For ages, the allure of going to sea, has been the ability to cast off all lines, escape all ties with civilisation and sail the oceans blue. Similarly, years ago aviators flew the skies free as a bird. Regrettably, those carefree days are behind us! The high stakes of an aviation or maritime incident, and the demand for greater efficiencies in our transportation systems, have led to the evolution of tracking technologies, which to date, have been slow in coming for the maritime community.
The aviation community has had a comprehensive aircraft tracking and control system in place for years through the use of radars and aircraft transponders. The maritime community is now finally moving in the same direction through the use of new satellite and line of site VHF communication technologies that are providing worldwide vessel tracking.
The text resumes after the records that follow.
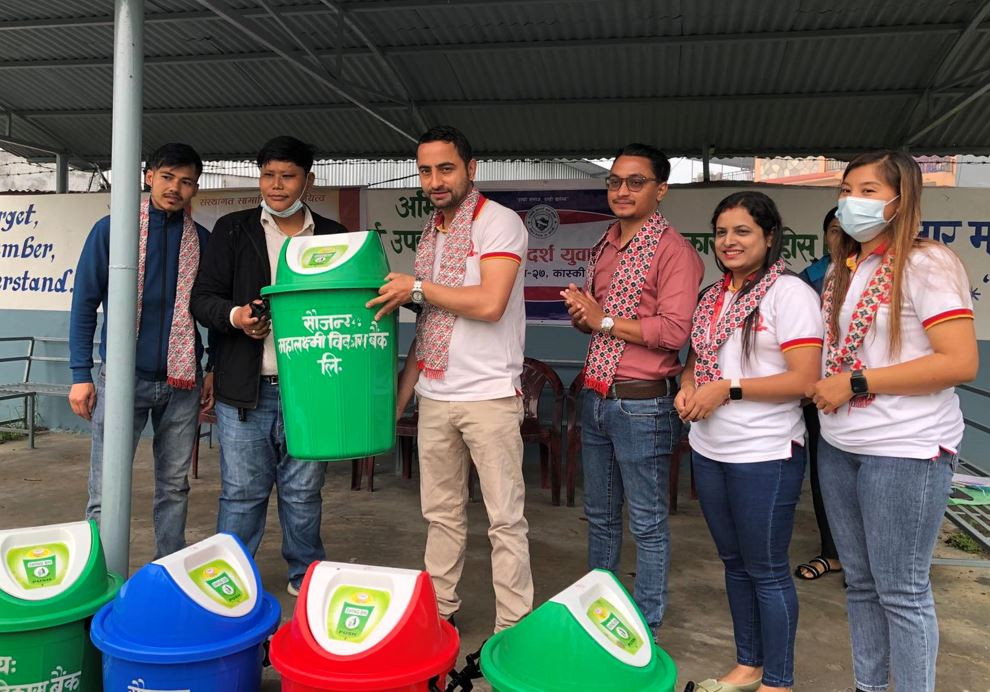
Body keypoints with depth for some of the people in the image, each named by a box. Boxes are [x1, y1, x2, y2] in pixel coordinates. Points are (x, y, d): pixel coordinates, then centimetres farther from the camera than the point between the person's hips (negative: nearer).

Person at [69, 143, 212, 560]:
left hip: (182, 381, 2)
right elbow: (84, 303, 2)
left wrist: (214, 370, 6)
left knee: (174, 487, 10)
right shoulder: (111, 229, 2)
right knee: (107, 493, 0)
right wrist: (81, 375, -2)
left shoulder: (203, 240, 7)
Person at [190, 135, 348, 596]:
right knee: (241, 493, 6)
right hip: (245, 389, 0)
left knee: (303, 493, 11)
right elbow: (203, 298, 5)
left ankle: (307, 577, 27)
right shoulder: (232, 230, 8)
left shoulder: (332, 236, 10)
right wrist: (235, 315, -16)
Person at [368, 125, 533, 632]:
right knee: (441, 513, 15)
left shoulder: (499, 223, -8)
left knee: (505, 517, 1)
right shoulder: (430, 232, 14)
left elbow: (490, 304, -22)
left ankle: (511, 628, 11)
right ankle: (439, 611, 27)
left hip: (488, 394, -7)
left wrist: (417, 287, -9)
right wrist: (402, 389, 15)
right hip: (434, 395, 7)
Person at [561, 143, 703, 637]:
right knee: (600, 516, 19)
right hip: (596, 398, 8)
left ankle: (646, 628, 20)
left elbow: (675, 331, -22)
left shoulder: (673, 251, -12)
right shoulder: (604, 247, 14)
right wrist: (580, 313, 1)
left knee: (647, 523, 5)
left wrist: (604, 320, -16)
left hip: (642, 405, -8)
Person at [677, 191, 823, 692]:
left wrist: (728, 388, -20)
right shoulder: (713, 296, 10)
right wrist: (688, 387, -2)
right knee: (734, 563, 18)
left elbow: (804, 379, -18)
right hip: (709, 449, 7)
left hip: (765, 454, -7)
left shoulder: (789, 292, -12)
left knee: (767, 571, 5)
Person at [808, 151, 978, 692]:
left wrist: (857, 383, -19)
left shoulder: (926, 263, -11)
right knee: (859, 581, 16)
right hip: (838, 445, 7)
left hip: (905, 450, -7)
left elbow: (961, 362, -20)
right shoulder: (842, 270, 12)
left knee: (901, 591, 3)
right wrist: (820, 386, 4)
The need for vessel tracking
The one watershed event that accelerated vessel tracking was the 9/11 attacks on the U.S. Authorities quickly realised a terrorist incident involving vessels could have even greater impacts, and some opined the maritime transportation sector was the least secure and most vulnerable. U.S. Coast Guard Commandant, Admiral Tom Collins highlighted the importance of tracking vessels when he stated “with regard to Maritime Domain Awareness, which is the centrepiece of our maritime security strategy, we believe that the installation of Automatic Identification System (AIS) and Long Range Tracking Devices will aid enormously in providing the necessary information on in-bound maritime shipping, long before ships reach our ports.”
These concerns led to a series of U.S. and international regulations and treaties to bolster security. In 2002, the International Maritime Organization (IMO) passed the International Ship and Port Facility Security (ISPS) Code requiring a suite of enhanced security measures. These included the installation of worldwide satellite tracking equipment, Ship Security Alert Systems (SSAS) and a line of site VHF radio vessel tracking devices, AIS on vessels sailing the oceans to aid the monitoring of vessels’ present positions, past port calls and transits. The IMO also passed a resolution which in part stated that the IMO “urges contracting governments to take, as a matter of high priority, any action needed at national level to give effect to implementing and beginning the longrange identification and tracking of ships.” Clearly, the U.S. and the international community are poised to implement systems that track the approximately 60,000 vessels that ply the seas. For the U.S. alone, some 8,000 deep draft vessels call on U.S. ports annually making vessel tracking a daunting challenge.
While vessels have been installing these new communications technologies to provide a worldwide vessel tracking system, the equipment and processes required to receive, evaluate and disseminate this surge of information is years off from being fully implemented by governments. The biggest challenges are building and operating the shore based receiving stations around the world to process the vessel information transmitted by vessels AIS transponders and determining the systems to be used in collecting and sharing this information.
The role of MISNA
Recognising vessel tracking is the wave of the future, several commercial and non-governmental entities are developing the systems needed to receive and process vessel position data today. One organisation, the non-profit Maritime Information Services of North America (MISNA), comprised of a network of Maritime Exchanges in U.S. and Canada, has developed the capability to bring in both AIS and satellite generated data into a hybrid vessel tracking system called the Automated Secure Vessel Tracking System or ASVTS. MISNA advocates information on vessels’ positions when shared with government and commercial maritime interests can aid “safe, secure, efficient and environmentally sound maritime operations.” In most cases MISNA’s vessel tracking system uses existing on board satellite and VHF communications systems to economically track vessels around the world for a US$3 a day, a cost every shipper should be able to easily absorb. MISNA has also built a network of AIS receiving stations around the U.S. which report a vessel’s position every minute when in an AIS covered area. When a vessel is outside an AIS area, which is 95% of the time, position reports are provided every few hours by the satellite tracking systems.